Theoretical investigation of pulsed microwave discharge in nitrogen

A pulsed microwave discharge burning close to the centre of a cylindrical chamber (omega/2 pi = 2.45 GHz) in pure nitrogen at low pressure (5 mbar) has been investigated theoretically. Boltzmann equation analysis is applied for the description of the breakdown and the consecutive maintenance phase of the discharge. The breakdown electric field is estimated using the calculated ionization frequency and the losses by the free electron diffusion. A self-consistent model for electron and heavy-particle kinetics coupling the rate master equations for the vibrational levels N-2(X, v) of the electronic ground state of the nitrogen molecule to the Boltzmann equation of electrons has been developed.
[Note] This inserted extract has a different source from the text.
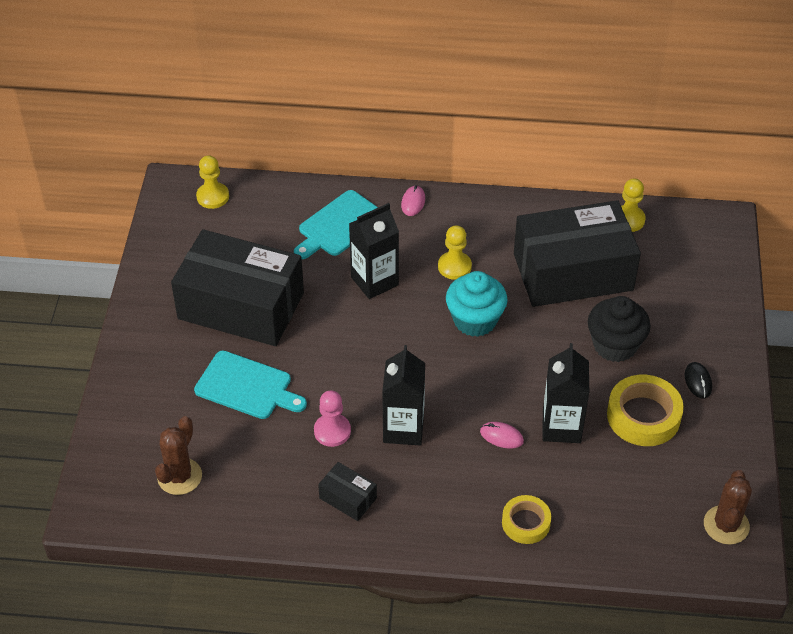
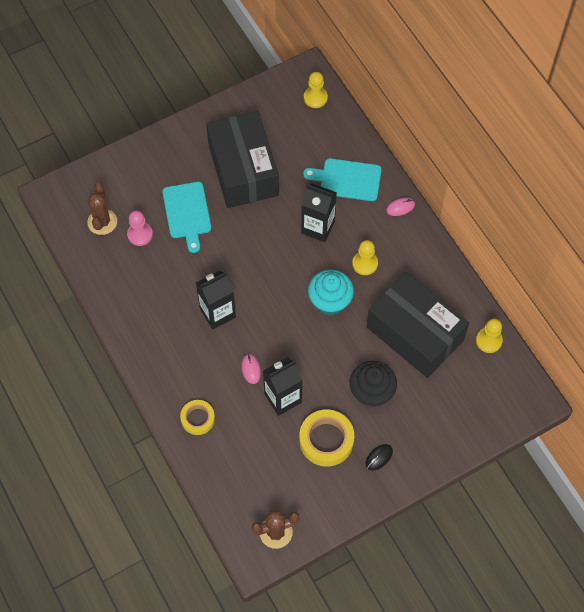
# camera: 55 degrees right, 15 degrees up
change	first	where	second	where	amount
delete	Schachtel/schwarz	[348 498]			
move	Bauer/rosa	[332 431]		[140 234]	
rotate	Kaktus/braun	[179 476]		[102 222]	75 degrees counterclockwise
Besides the momentum transfer, inelastic as well as superelastic e-V collisions, ionization and free diffusion of electrons have been taken into account in the Boltzmann equation. The balance of the populations of the vibrational levels includes e-V, V-V and V-T exchanges, dissociation, atom re-association, vibrational deactivation on the walls and the effect of molecular diffusion. A further relation used is the global energy balance of electrons. The calculated breakdown electric field strength and the temporal course of the population of vibrational levels have been compared with experimental breakdown data and CARS measurements. Calculations and measurements are found to agree well.